Excerto selecionado
★ ★ ★ ★ ★ ★ ★
Wednesday, September 28, 2005

Silêncios


Calei a madrugada com um estalo.
Senti por entre as forças de um vento de Norte, a saudade a bater-me nas entranhas e senti a força de mil horizontes penetrarem-me os sentidos. Vi, no calor da noite, a sombra triste da loucura que me abunda, o murmurio latejante de um medo que não tem rosto, a tristeza profunda de um sentimento que não quero meu. Saio de mim como quem sai do comboio para mais um dia de rotina incessante. Saio de mim como quer mais do que viver-se. Saio de mim como um amanhã que se levanta, mergulhado no silêncio de mim.
O amanhã aparece nos buracos da janela como uma luz ao fundo do túnel, como a vanguarda que me anseia, como o limite para o que sinto, quero e vou ter um dia. Lá fora, os ruídos banais de gente banal, misturam-se com os ruídos fúteis de gente fútil. Eu, aqui e agora, sofro por entre lágrimas de cristal que me eternizam o rosto e me põe cada vez mais sentido no tempo.
★ ★ ★ ★ ★ ★ ★
Informação extraída
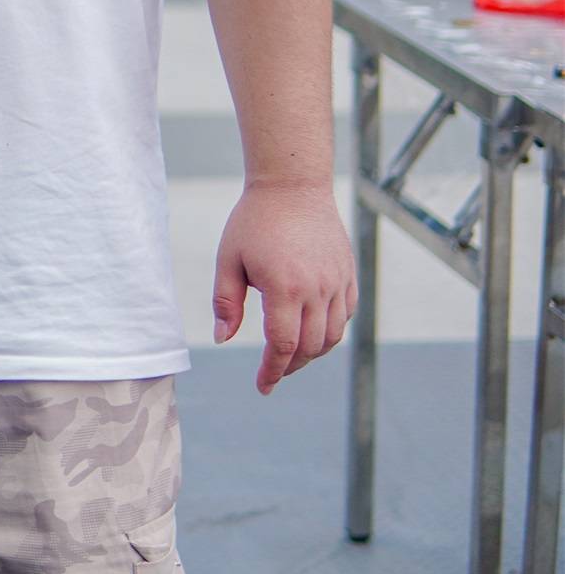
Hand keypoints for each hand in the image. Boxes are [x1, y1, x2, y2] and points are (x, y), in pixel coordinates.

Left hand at [213, 179, 356, 393]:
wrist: (292, 186)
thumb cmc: (253, 221)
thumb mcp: (228, 260)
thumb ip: (226, 302)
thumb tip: (223, 339)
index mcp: (285, 288)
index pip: (283, 345)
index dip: (272, 371)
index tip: (262, 387)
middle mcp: (317, 289)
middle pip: (310, 347)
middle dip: (289, 365)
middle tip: (272, 371)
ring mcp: (337, 282)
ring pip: (332, 336)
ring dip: (312, 353)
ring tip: (289, 356)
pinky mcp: (348, 275)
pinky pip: (345, 315)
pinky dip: (330, 331)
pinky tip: (312, 332)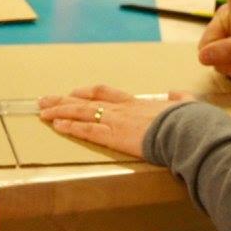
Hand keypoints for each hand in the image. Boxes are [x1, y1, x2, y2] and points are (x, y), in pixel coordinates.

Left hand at [38, 84, 192, 157]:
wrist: (185, 130)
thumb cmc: (188, 120)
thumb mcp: (185, 104)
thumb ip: (178, 98)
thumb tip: (177, 94)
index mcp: (137, 103)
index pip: (105, 93)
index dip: (87, 93)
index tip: (74, 93)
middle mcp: (122, 109)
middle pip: (85, 101)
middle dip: (63, 101)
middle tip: (45, 100)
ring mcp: (116, 121)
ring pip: (81, 113)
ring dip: (60, 112)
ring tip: (42, 112)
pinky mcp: (114, 136)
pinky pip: (87, 130)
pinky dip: (71, 127)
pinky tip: (57, 126)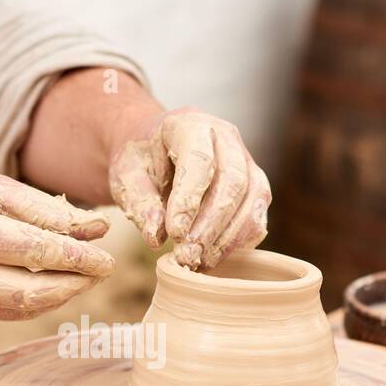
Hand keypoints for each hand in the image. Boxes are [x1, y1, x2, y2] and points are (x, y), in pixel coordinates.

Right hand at [0, 159, 113, 320]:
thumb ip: (46, 211)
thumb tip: (98, 231)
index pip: (36, 251)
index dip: (79, 259)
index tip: (109, 259)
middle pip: (30, 291)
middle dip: (74, 284)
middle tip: (103, 272)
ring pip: (18, 308)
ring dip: (58, 296)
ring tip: (83, 278)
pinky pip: (1, 311)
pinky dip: (33, 301)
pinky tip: (53, 285)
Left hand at [108, 108, 270, 270]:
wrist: (154, 153)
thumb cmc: (141, 163)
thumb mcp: (127, 177)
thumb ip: (140, 204)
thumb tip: (156, 237)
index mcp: (190, 125)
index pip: (199, 160)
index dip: (189, 199)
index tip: (174, 234)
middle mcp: (226, 138)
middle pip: (233, 180)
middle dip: (212, 224)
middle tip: (188, 255)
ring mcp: (246, 161)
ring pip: (253, 198)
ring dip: (228, 237)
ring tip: (200, 261)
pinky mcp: (254, 186)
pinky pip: (258, 214)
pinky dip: (240, 240)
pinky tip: (215, 256)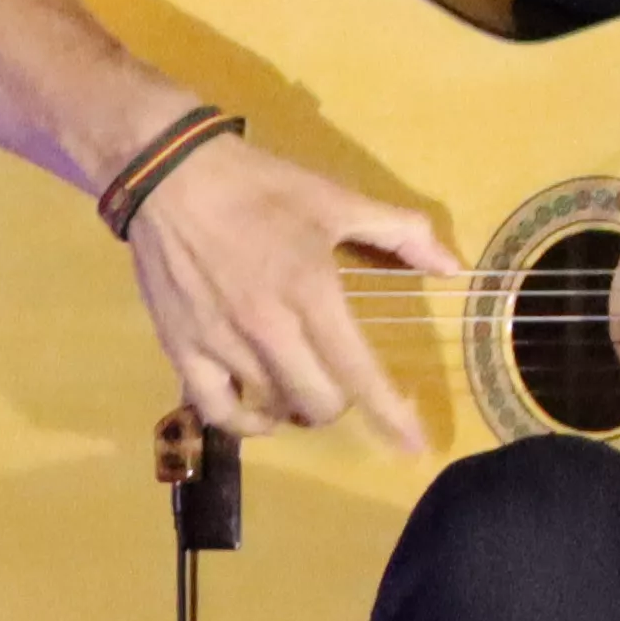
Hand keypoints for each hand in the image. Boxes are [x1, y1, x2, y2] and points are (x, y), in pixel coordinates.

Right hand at [124, 124, 457, 450]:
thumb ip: (399, 231)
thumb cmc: (258, 186)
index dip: (390, 414)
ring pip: (272, 408)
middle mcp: (268, 327)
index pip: (359, 370)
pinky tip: (256, 413)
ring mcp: (222, 342)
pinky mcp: (183, 348)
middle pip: (318, 403)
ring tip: (298, 388)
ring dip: (295, 407)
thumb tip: (452, 265)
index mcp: (311, 290)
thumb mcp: (335, 198)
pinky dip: (243, 422)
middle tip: (337, 381)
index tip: (413, 445)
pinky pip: (216, 410)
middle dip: (340, 403)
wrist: (167, 175)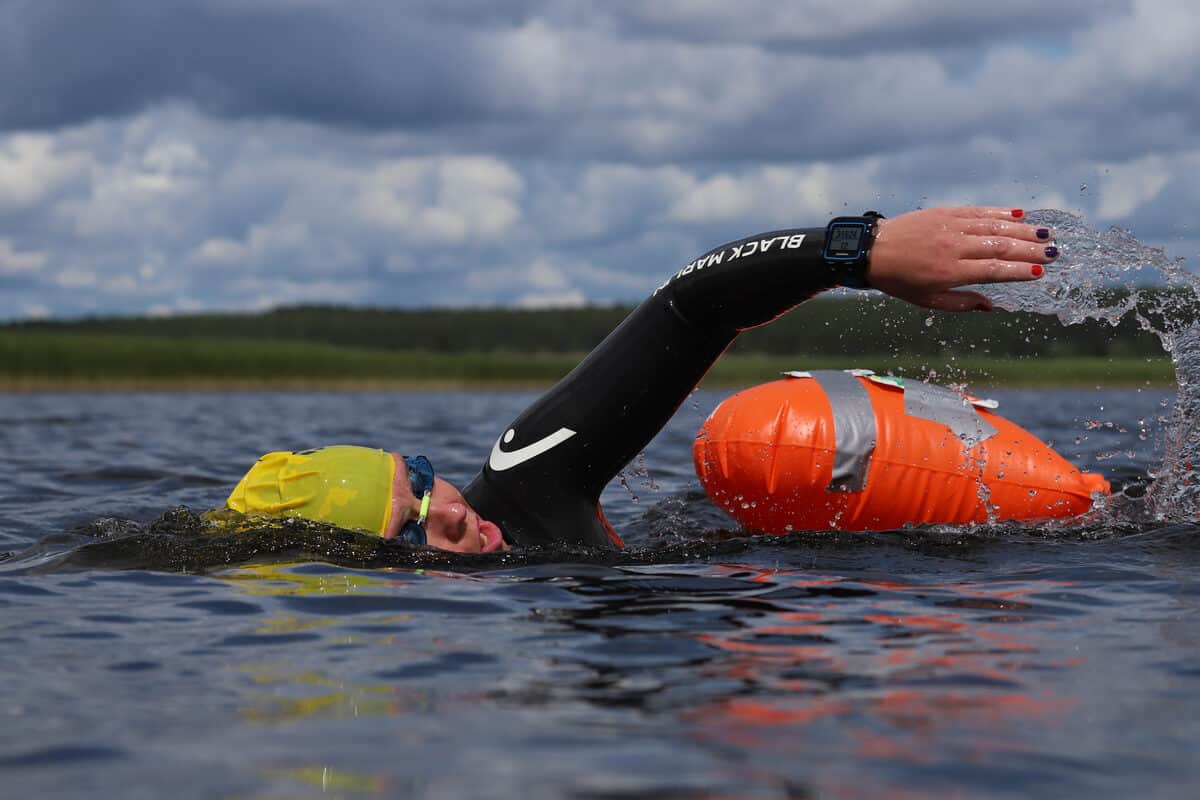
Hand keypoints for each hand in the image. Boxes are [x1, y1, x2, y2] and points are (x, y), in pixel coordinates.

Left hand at [866, 206, 1054, 310]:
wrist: (872, 250)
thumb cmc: (899, 280)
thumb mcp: (927, 301)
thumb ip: (961, 303)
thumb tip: (991, 306)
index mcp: (949, 272)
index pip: (993, 271)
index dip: (1019, 271)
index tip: (1040, 273)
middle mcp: (953, 247)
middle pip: (1000, 247)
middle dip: (1030, 250)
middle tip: (1054, 253)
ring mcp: (950, 226)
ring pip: (994, 227)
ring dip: (1022, 230)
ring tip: (1045, 235)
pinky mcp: (946, 213)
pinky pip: (978, 212)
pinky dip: (1000, 213)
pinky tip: (1019, 215)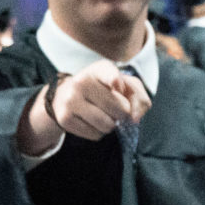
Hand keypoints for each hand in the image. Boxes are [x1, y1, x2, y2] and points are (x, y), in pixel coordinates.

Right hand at [15, 63, 148, 152]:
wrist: (65, 95)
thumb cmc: (103, 90)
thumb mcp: (123, 85)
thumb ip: (139, 97)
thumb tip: (135, 118)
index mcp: (99, 69)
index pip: (108, 74)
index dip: (114, 79)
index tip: (116, 83)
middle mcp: (81, 81)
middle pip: (119, 109)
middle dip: (123, 114)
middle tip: (115, 109)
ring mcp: (70, 100)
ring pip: (107, 125)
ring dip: (111, 125)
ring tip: (104, 115)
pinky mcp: (64, 118)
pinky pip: (95, 135)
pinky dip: (99, 132)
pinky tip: (91, 121)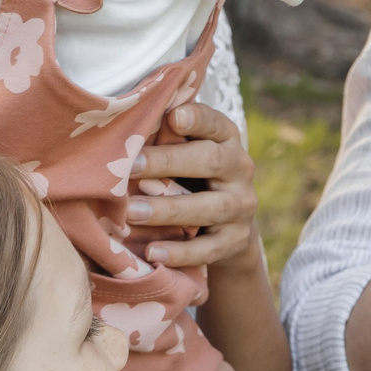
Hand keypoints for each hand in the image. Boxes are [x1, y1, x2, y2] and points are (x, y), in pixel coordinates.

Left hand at [126, 102, 260, 272]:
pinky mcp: (236, 240)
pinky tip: (152, 253)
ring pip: (210, 207)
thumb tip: (128, 127)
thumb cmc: (191, 174)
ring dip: (168, 210)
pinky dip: (180, 252)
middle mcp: (240, 168)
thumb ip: (168, 137)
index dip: (196, 119)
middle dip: (168, 162)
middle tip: (130, 168)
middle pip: (211, 161)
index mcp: (227, 139)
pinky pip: (209, 248)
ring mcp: (242, 206)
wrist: (226, 223)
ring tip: (131, 213)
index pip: (215, 123)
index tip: (173, 117)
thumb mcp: (187, 150)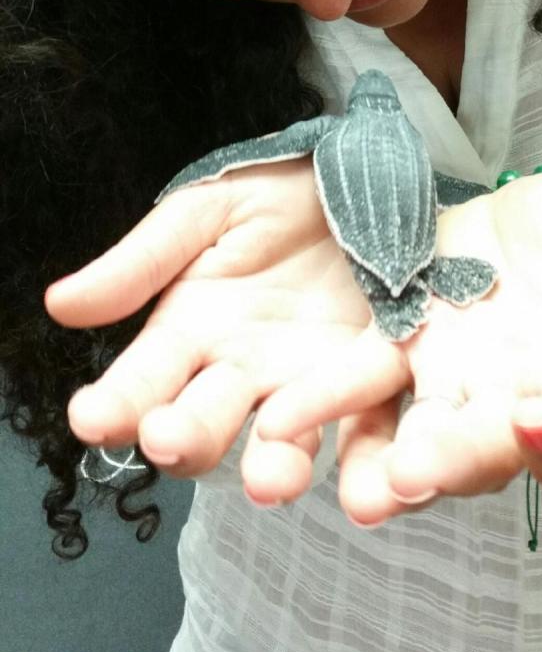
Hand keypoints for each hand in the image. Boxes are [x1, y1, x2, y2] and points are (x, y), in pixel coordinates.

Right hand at [45, 157, 370, 495]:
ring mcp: (303, 386)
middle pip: (201, 426)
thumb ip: (143, 260)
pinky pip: (362, 428)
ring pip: (279, 447)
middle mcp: (239, 372)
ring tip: (272, 478)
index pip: (140, 382)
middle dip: (183, 439)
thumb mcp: (206, 211)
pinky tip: (360, 472)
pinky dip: (360, 457)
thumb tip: (62, 304)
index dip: (114, 403)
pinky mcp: (369, 386)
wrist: (365, 173)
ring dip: (272, 468)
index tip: (94, 417)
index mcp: (188, 331)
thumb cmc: (277, 190)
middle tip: (169, 437)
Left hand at [253, 171, 541, 524]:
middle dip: (448, 462)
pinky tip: (282, 418)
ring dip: (372, 458)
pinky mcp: (391, 350)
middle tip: (411, 471)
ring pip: (409, 435)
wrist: (532, 228)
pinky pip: (356, 386)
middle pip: (481, 456)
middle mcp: (505, 407)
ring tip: (339, 478)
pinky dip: (323, 403)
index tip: (538, 416)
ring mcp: (443, 385)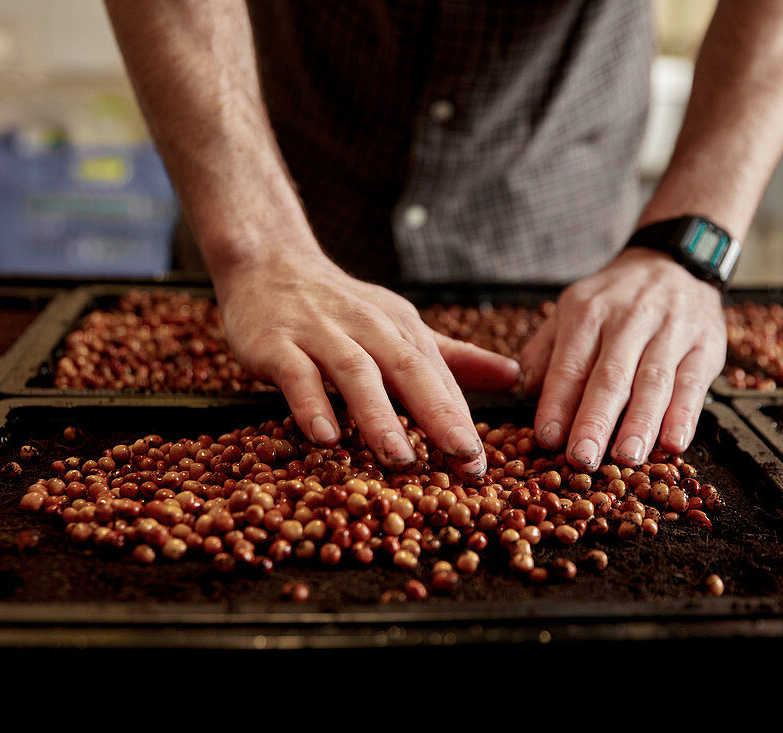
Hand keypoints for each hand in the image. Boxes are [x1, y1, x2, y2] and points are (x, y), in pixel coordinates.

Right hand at [213, 256, 520, 472]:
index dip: (461, 420)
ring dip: (378, 415)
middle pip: (408, 370)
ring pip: (355, 373)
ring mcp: (320, 334)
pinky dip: (311, 404)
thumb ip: (453, 357)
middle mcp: (367, 328)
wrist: (269, 264)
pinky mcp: (276, 344)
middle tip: (462, 457)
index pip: (438, 377)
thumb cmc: (340, 308)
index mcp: (402, 328)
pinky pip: (296, 375)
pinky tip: (325, 437)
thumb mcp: (401, 326)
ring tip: (399, 458)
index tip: (481, 464)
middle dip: (438, 413)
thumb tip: (514, 376)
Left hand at [519, 247, 726, 469]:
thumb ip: (546, 350)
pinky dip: (684, 415)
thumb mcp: (571, 310)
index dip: (558, 403)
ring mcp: (670, 331)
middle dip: (595, 420)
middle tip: (583, 458)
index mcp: (587, 312)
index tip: (547, 438)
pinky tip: (674, 442)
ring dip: (640, 423)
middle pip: (610, 376)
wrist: (673, 263)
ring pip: (653, 381)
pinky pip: (693, 382)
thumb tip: (526, 390)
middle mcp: (628, 319)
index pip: (570, 365)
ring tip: (627, 457)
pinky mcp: (704, 344)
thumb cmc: (614, 301)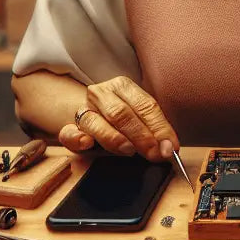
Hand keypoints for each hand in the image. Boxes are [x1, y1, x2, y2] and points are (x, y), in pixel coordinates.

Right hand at [57, 76, 178, 160]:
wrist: (91, 114)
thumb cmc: (123, 117)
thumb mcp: (140, 117)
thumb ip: (155, 131)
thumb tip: (169, 148)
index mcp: (122, 86)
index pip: (145, 105)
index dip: (159, 127)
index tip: (170, 147)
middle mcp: (101, 94)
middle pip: (121, 113)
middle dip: (140, 135)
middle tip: (154, 153)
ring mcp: (83, 110)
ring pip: (96, 121)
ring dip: (114, 138)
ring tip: (129, 150)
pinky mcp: (70, 127)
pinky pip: (69, 133)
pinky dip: (77, 138)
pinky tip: (87, 143)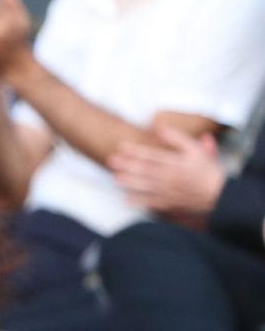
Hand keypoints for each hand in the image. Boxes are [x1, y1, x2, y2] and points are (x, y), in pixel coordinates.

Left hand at [110, 125, 226, 224]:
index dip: (135, 151)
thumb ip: (178, 138)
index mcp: (176, 163)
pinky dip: (139, 201)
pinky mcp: (169, 203)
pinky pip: (152, 202)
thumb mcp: (196, 150)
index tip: (121, 146)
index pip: (152, 155)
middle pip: (145, 170)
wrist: (218, 194)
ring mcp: (168, 191)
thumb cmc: (207, 170)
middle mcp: (170, 177)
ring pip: (146, 186)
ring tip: (115, 178)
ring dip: (129, 182)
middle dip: (127, 165)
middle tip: (111, 160)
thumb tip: (160, 128)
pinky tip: (126, 200)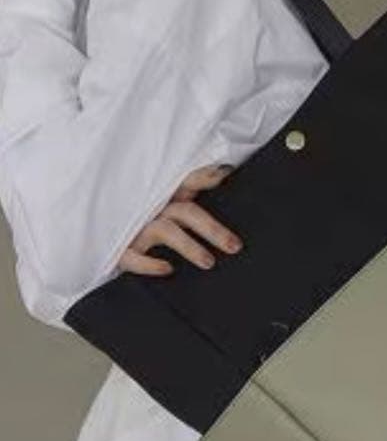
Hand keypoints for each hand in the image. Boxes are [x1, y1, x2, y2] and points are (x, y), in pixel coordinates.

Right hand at [117, 164, 242, 276]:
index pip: (187, 180)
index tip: (225, 175)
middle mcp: (153, 208)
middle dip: (212, 229)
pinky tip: (167, 269)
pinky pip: (133, 257)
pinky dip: (149, 264)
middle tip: (234, 246)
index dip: (204, 176)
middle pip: (187, 212)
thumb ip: (193, 187)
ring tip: (209, 262)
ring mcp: (136, 228)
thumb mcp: (166, 200)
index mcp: (165, 194)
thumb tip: (223, 171)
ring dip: (189, 246)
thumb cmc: (141, 217)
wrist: (97, 234)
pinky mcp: (119, 249)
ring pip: (166, 232)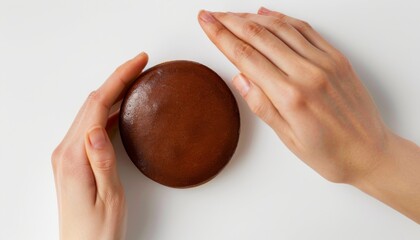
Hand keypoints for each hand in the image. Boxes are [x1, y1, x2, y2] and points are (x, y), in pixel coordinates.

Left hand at [51, 52, 148, 238]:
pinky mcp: (74, 160)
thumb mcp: (108, 197)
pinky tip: (121, 110)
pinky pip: (91, 126)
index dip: (118, 79)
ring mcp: (69, 155)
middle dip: (117, 79)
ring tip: (135, 81)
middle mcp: (67, 151)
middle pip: (92, 102)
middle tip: (140, 64)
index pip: (97, 105)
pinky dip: (107, 112)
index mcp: (74, 157)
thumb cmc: (98, 230)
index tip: (138, 62)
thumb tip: (97, 129)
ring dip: (112, 92)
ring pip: (91, 111)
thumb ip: (102, 162)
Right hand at [198, 8, 386, 181]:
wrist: (370, 153)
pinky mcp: (336, 58)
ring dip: (252, 17)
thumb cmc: (330, 153)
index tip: (206, 23)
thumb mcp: (288, 138)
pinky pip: (305, 30)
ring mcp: (324, 62)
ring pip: (280, 28)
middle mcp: (307, 73)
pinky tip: (267, 14)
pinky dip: (283, 18)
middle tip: (211, 14)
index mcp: (290, 97)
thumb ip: (262, 105)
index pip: (246, 57)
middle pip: (259, 37)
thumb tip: (240, 77)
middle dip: (230, 21)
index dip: (221, 36)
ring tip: (232, 14)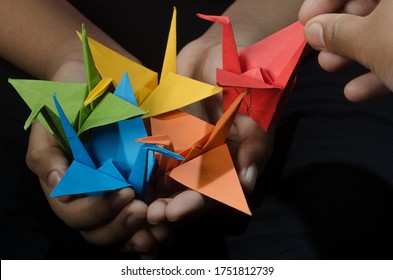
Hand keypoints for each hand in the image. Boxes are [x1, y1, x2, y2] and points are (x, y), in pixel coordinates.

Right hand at [26, 61, 158, 257]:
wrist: (104, 78)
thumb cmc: (74, 97)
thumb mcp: (53, 120)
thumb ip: (47, 152)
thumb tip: (59, 182)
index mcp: (68, 186)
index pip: (77, 214)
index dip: (99, 210)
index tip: (126, 191)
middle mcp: (92, 196)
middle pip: (100, 231)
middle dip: (122, 227)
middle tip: (144, 211)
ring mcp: (116, 195)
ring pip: (123, 232)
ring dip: (141, 236)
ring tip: (161, 231)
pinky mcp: (141, 188)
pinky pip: (144, 220)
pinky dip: (154, 229)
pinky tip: (169, 231)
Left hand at [147, 35, 273, 224]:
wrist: (221, 53)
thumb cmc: (247, 82)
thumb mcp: (257, 114)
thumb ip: (253, 149)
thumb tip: (246, 184)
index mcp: (231, 164)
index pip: (213, 193)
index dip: (192, 205)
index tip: (170, 214)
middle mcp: (208, 163)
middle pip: (186, 193)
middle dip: (167, 207)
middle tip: (145, 217)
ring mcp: (186, 151)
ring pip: (167, 180)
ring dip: (151, 195)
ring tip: (132, 207)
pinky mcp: (167, 136)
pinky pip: (153, 157)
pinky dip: (141, 171)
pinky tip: (125, 182)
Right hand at [299, 0, 392, 100]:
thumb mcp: (370, 39)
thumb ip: (338, 33)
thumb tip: (313, 30)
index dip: (324, 0)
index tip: (305, 20)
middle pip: (369, 5)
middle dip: (339, 28)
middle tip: (318, 46)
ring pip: (385, 30)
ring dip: (353, 51)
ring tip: (329, 66)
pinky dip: (380, 70)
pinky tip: (357, 91)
★ ★ ★ ★ ★ ★ ★
Instruções a seguir
Escreva a continuação do texto «Silêncios», começando logo após a última frase apresentada. Os registos não têm qualquer papel aqui.

Resultado da tarefa
Misturo-me, no silêncio de um Mundo, por acidente ou introversão, e mergulho num abismo de um qualquer mar, com nome por inventar. Ali, nas catacumbas de um sentimento que me fere, sinto-me mais ferido que um soldado na frente de batalha, mais desgastado que a cinza do tempo, mais retardado que um relógio sem pilha. Sou ali, por momentos, uma sombra de uma imagem que quis minha e fecho-me nas copas de um jasmim, mal nsacido.
Pergunto, ainda hoje, a razão que nos faz vir ao Mundo. A razão que nos faz ser, nos faz sentir, nos faz ter metas, pensar em alcançar algo. Na banalidade da trivialidade encontro o prumo, mas não a lógica. Que tipo de rumo é este que sabemos o desfecho, ainda no início? Que prumo é este que exige o sacríficio para a obtenção da Felicidade? Que prumo é este que nos tira do tacto, o que a alma almeja?
Conjecturas metafísicas que entre os silêncios de um Mundo, que jorra ruídos, mas que não se sente, não me vê, ou que definitiva e indubitavelmente me virou as costas, deixando aqui, cadáver adiado, vivendo a minha tormenta, por entre silhuetas de esfinges banais, ocas e condenadas ao fracasso ou á futilidade de sobreviver, sem sentido, rumo ou meta.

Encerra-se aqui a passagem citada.